About me
I am an interdisciplinary researcher, focusing on how extractivism and climate change threaten glaciers, rivers and wetlands in the Andes, and how this influences water access and justice for local communities. I am interested in how to study and respond to environmental transformations in a way that addresses, rather than ingrains and perpetuates, existing climate inequalities and coloniality. My research sits at the intersection of political ecology, science and technology studies, and critical remote sensing. I specialise in interdisciplinary research, integrating ethnographic and participatory methods with physical geography to address socioenvironmental injustices.
My PhD (2022-2025) is titled, “There is no relation between science and justice”: Geographies of glacier harms and water scarcity in the context of global extractivism in Chile’. This project is funded by the EPSRC Centre for Doctoral Training in Environmental Intelligence (EICDT), and supervised by the interdisciplinary team of Dr Steven Palmer, Dr Ernesto Schwartz-Marin, Dr Sally Rangecroft, and Professor Stephan Harrison.

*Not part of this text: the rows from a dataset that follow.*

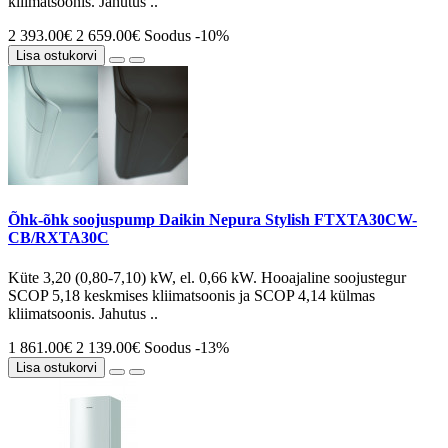
kliimatsoonis. Jahutus ..
2 393.00€
2 659.00€
Soodus -10%
Lisa ostukorvi
Õhk-õhk soojuspump Daikin Nepura Stylish FTXTA30CW-
CB/RXTA30C
Küte 3,20 (0,80-7,10) kW, el. 0,66 kW. Hooajaline soojustegur
SCOP 5,18 keskmises kliimatsoonis ja SCOP 4,14 külmas
kliimatsoonis. Jahutus ..
1 861.00€
2 139.00€
Soodus -13%
Lisa ostukorvi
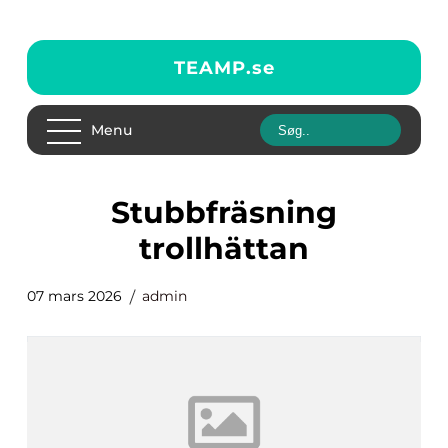
TEAMP.
se
Menu
stubbfräsning
trollhättan
07 mars 2026
admin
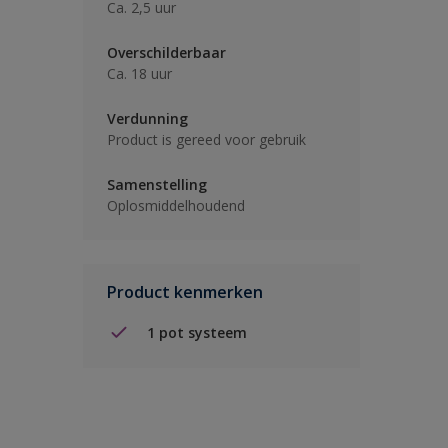
Ca. 2,5 uur
Overschilderbaar
Ca. 18 uur
Verdunning
Product is gereed voor gebruik
Samenstelling
Oplosmiddelhoudend
Product kenmerken
1 pot systeem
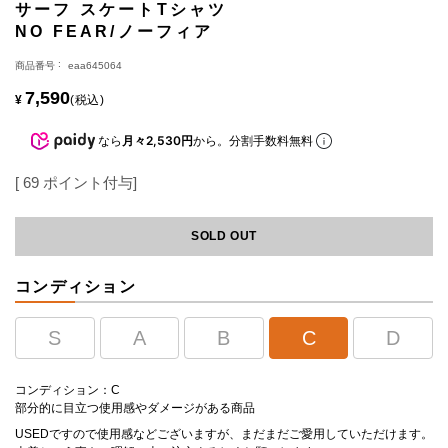
サーフ スケートTシャツ
NO FEAR/ノーフィア
商品番号
eaa645064
7,590
¥
税込
なら
月々2,530円
から。分割手数料無料
[
69
ポイント付与]
SOLD OUT
コンディション
S
A
B
C
D
コンディション：C
部分的に目立つ使用感やダメージがある商品
USEDですので使用感などございますが、まだまだご愛用していただけます。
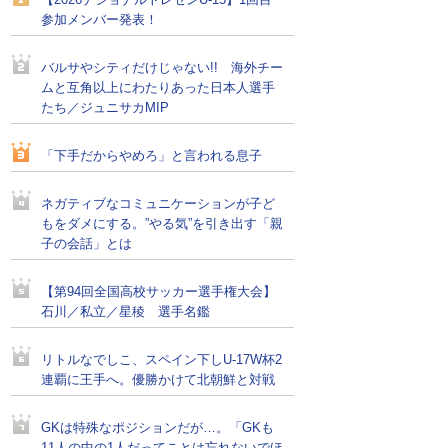
【2026ナショナルトレセンU-15】1回目
参加メンバー発表！
バルサやシティだけじゃない!! 海外チー
ムと互角以上にわたりあった日本人選手
たち／ジュニサカMIP
「下手だからやめろ」と言われる息子
ネガティブなコミュニケーションが子ど
もをダメにする。”やる気”を引き出す「親
子の会話」とは
【第94回全国高校サッカー選手権大会】
石川／私立／星稜 選手名鑑
リトルなでしこ、スペイン下しU-17W杯2
連覇に王手へ。優勝かけて北朝鮮と対戦
GKは特殊なポジションだが…。「GKも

Before my PhD, I completed a training year as part of the EICDT at the University of Exeter, where I studied critical social science approaches to the use of big data and machine learning for addressing environmental challenges. During this year I also trained in remote sensing and machine learning. In 2021, I graduated from the University of Cambridge with First Class Honours with Distinction in BA Geography.